Conversely, to identify the region in ZMYM5 that is responsible for interaction with GTF2IRD1, serial truncations of the isolated yeast 2-hybrid clone were made (Fig. 4B). Yeast 2-hybrid assays using these plasmids, in combination with the full-length GTF2IRD1, revealed that the binding region in ZMYM5 mapped to amino acid range 148–233, which precedes the ‘MYM’-type zinc finger repeats characteristic of the ZMYM proteins (Fig. 4C).

To examine the sub-cellular localization of ZMYM5 and its potential interaction with GTF2IRD1 in mammalian cells, the full-length Zmym5 ORF was cloned into a GFP-tagged expression plasmid.
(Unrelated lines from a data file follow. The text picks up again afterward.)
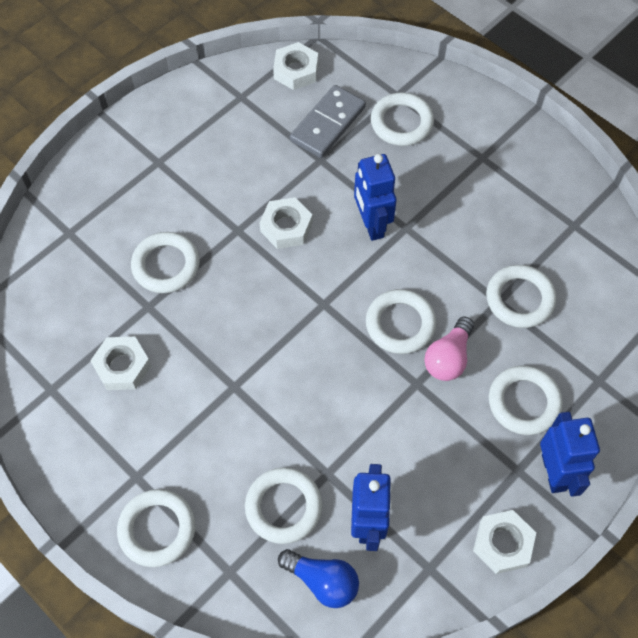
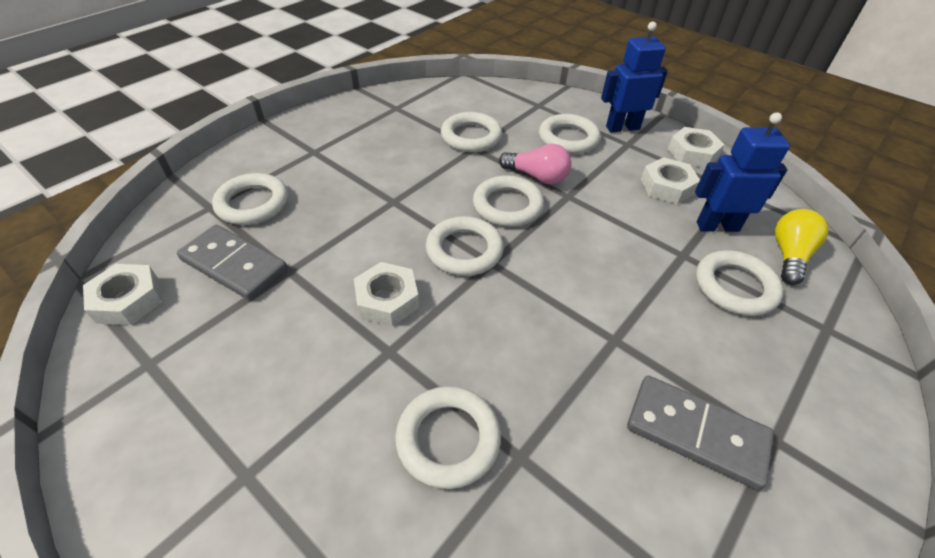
camera: 95 degrees left, 15 degrees down
(122, 366) = (626, 482): white nut -> white nut (667, 186)
(149, 422) = (696, 433): none -> grey domino
(157, 529) = (826, 406): white ring -> white ring (464, 250)
(322, 581) = (789, 255): blue light bulb -> yellow light bulb
(371, 224) = (388, 226): blue robot -> none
Immunofluorescence analysis of COS-7 cells transfected with pEGFP-ZMYM5 and pMyc-GTF2IRD1 revealed that the GFP-ZMYM5 protein was distributed throughout the nucleus in a punctate pattern that overlapped extensively with foci of Myc-GTF2IRD1 (Fig. 4D).

To confirm the interaction between ZMYM5 and GTF2IRD1 in mammalian cells, HEK293 cells were co-transfected with pMyc-GTF2IRD1 and pEGFP-ZMYM5 or the pEGFP vector control. Western blot analysis of cell lysates immunoprecipitated with anti-GFP antibody showed co-immunoprecipitation of Myc-GTF2IRD1 in the GFP-ZMYM5 immunocomplex (Fig. 4E), thus supporting the yeast 2-hybrid results and the sub-cellular localization data. Myc-GTF2IRD1 was undetectable in the negative control immunoprecipitates containing Myc-GTF2IRD1 alone or Myc-GTF2IRD1 with EGFP (Fig. 4E).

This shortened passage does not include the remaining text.